- _WHAT THE TASK REQUIRES_:
Locate each line in the listing below that contains the string "помутневшим". Copy those lines.
== AVAILABLE DATA
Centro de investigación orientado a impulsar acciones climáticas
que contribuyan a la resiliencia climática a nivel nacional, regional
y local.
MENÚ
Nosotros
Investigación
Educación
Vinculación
====
== AVAILABLE DATA
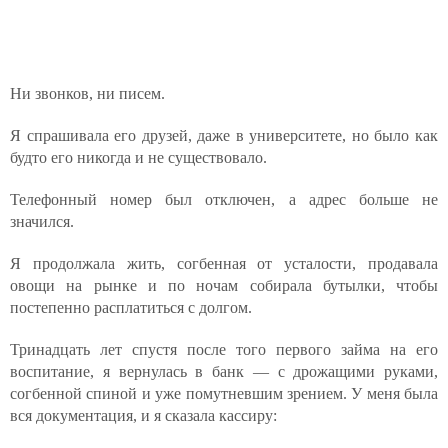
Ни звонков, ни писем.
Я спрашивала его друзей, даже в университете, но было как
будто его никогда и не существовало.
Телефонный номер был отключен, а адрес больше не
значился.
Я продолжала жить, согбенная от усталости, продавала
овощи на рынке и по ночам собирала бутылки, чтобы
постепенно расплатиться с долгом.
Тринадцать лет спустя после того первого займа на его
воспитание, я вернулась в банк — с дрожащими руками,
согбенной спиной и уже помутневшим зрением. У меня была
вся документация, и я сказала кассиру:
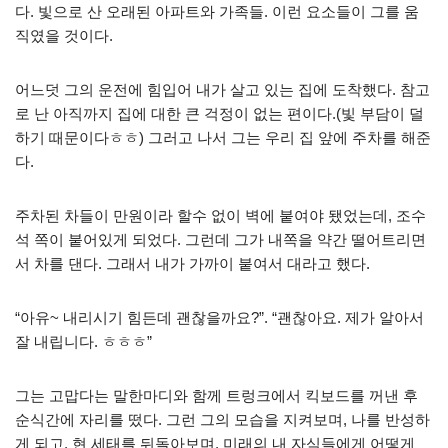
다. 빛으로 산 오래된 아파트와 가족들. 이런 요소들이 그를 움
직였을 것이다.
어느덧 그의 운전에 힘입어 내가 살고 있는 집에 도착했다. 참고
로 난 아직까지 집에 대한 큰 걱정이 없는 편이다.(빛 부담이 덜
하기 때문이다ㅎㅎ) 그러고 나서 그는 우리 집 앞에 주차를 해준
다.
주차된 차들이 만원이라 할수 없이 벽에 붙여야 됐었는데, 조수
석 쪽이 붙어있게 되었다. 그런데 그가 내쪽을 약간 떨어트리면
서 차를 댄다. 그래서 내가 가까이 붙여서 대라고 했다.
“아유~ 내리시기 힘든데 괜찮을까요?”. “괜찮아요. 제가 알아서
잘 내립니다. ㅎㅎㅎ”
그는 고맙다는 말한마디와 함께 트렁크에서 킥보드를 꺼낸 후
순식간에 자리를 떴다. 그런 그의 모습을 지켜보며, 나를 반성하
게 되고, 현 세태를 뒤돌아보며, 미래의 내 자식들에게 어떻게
====
- _SOLVED PROBLEM_:
согбенной спиной и уже помутневшим зрением. У меня была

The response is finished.